Work required: Count the lines in the material below that contain the string "Thursday", with case counting, and reply with the number alone.

Start Extracted material

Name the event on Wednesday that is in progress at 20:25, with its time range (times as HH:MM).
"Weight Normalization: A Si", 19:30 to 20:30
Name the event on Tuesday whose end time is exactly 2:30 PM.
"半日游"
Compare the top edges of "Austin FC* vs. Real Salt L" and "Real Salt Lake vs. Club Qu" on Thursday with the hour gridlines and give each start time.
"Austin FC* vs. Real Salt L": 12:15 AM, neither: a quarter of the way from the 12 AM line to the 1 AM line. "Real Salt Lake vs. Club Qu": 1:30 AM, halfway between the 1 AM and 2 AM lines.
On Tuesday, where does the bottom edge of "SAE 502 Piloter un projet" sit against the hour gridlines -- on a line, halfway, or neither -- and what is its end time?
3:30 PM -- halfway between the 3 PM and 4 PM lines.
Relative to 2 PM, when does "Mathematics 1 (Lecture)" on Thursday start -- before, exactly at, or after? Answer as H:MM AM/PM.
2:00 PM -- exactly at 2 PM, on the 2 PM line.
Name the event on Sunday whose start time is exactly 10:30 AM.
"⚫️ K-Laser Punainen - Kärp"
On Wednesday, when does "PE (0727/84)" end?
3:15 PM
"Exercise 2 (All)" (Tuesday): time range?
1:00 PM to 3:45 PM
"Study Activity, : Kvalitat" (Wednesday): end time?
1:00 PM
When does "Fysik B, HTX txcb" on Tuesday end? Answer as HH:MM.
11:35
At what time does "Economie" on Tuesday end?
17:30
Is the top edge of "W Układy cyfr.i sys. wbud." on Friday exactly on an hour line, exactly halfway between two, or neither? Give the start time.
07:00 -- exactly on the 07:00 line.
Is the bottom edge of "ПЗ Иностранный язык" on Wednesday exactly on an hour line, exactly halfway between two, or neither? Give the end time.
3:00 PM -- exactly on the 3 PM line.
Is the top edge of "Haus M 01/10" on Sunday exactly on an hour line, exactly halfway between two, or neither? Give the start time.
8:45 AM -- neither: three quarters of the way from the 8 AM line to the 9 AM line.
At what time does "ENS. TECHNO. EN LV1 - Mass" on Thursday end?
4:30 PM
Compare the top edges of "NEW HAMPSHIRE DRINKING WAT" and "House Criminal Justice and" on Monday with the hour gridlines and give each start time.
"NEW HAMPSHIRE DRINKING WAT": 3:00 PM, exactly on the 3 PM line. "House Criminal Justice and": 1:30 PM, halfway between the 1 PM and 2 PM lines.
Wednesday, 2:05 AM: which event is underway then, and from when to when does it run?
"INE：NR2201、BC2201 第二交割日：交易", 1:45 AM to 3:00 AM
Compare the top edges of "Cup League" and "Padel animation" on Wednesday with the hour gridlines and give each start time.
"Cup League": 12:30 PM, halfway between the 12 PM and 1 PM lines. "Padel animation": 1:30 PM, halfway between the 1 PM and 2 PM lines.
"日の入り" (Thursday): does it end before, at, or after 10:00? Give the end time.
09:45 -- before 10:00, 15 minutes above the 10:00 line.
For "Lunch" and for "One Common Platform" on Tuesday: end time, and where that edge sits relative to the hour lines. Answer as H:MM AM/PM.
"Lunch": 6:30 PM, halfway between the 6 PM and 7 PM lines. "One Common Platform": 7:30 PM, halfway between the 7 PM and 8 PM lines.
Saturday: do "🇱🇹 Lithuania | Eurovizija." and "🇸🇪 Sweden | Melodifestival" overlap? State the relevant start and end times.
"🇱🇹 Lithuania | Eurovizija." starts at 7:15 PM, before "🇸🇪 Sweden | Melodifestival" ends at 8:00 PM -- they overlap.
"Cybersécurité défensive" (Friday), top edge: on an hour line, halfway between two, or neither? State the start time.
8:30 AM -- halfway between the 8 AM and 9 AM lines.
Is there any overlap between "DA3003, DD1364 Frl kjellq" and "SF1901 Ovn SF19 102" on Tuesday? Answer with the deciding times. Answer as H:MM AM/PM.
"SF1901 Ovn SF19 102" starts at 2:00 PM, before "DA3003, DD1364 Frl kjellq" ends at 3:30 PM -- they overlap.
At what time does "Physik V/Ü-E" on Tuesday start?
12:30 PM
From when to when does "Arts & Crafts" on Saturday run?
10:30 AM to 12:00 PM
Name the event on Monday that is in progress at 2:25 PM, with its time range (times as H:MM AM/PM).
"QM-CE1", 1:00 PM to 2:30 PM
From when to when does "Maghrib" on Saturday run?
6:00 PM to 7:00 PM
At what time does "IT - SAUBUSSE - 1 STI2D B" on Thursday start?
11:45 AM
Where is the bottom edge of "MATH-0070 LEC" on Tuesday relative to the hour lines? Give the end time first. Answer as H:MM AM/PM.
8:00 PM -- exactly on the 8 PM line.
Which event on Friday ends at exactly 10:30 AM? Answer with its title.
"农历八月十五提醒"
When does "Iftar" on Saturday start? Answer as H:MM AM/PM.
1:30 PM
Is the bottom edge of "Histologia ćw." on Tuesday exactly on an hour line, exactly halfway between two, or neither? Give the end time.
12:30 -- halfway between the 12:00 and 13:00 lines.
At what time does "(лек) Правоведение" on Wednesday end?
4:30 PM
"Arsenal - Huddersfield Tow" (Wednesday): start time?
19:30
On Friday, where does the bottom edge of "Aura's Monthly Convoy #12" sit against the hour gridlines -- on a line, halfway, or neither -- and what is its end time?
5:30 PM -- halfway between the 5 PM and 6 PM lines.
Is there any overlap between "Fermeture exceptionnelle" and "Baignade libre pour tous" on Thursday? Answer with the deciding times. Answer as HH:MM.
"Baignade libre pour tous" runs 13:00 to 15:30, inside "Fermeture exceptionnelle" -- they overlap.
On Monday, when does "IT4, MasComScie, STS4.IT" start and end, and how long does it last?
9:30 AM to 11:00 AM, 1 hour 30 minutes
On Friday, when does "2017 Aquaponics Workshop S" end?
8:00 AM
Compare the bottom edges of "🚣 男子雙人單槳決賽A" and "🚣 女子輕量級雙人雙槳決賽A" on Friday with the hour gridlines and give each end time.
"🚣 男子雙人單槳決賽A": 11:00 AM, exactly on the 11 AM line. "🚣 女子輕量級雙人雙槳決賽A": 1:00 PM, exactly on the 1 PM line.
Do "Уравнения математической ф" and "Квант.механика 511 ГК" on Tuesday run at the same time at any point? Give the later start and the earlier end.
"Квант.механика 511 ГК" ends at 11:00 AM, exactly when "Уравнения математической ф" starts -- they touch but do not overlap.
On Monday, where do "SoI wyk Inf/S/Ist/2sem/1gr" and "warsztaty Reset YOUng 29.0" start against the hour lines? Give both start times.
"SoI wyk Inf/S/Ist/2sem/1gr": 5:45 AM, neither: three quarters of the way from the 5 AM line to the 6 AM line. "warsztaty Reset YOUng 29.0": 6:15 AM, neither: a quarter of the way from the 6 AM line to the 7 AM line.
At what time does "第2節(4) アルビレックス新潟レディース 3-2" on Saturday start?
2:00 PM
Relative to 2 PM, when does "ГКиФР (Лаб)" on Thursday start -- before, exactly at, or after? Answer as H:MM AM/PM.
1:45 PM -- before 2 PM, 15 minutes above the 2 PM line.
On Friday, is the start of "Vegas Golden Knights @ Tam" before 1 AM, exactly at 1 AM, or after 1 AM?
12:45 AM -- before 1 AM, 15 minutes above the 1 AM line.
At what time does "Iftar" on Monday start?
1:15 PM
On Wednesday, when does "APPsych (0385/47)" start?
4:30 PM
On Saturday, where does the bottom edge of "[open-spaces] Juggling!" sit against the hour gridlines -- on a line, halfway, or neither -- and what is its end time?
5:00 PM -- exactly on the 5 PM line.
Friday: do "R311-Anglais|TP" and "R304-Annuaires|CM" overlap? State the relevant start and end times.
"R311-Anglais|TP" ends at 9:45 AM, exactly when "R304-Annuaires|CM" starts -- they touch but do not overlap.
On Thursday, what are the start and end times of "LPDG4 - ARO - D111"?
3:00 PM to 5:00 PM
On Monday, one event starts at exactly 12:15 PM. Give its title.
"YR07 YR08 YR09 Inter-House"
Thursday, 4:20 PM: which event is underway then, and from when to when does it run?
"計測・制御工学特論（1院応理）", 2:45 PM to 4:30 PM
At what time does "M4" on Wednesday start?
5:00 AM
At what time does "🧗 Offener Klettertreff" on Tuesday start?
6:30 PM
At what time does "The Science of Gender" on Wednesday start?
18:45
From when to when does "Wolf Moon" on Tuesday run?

End Extracted material

Solution for this task: 9